EXERCISE BRIEF: Where the data below begins, start duplicating lines exactly, and finish with the line containing "construction companies to"; add nothing else. Leave the pictures out.

** EXTRACTED ENTRIES follows **

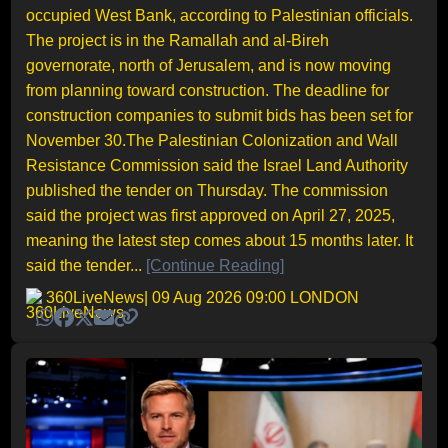
occupied West Bank, according to Palestinian officials.
The project is in the Ramallah and al-Bireh
governorate, north of Jerusalem, and is now moving
from planning toward construction. The deadline for
construction companies to submit bids has been set for
November 30.The Palestinian Colonization and Wall
Resistance Commission said the Israel Land Authority
published the tender on Thursday. The commission
said the project was first approved on April 27, 2025,
meaning the latest step comes about 15 months later. It
said the tender...
[Continue Reading]
360LiveNews
| 09 Aug 2026 09:00 LONDON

** End of EXTRACTED ENTRIES **

YOUR SOLUTION:
occupied West Bank, according to Palestinian officials.
The project is in the Ramallah and al-Bireh
governorate, north of Jerusalem, and is now moving
from planning toward construction. The deadline for
construction companies to submit bids has been set for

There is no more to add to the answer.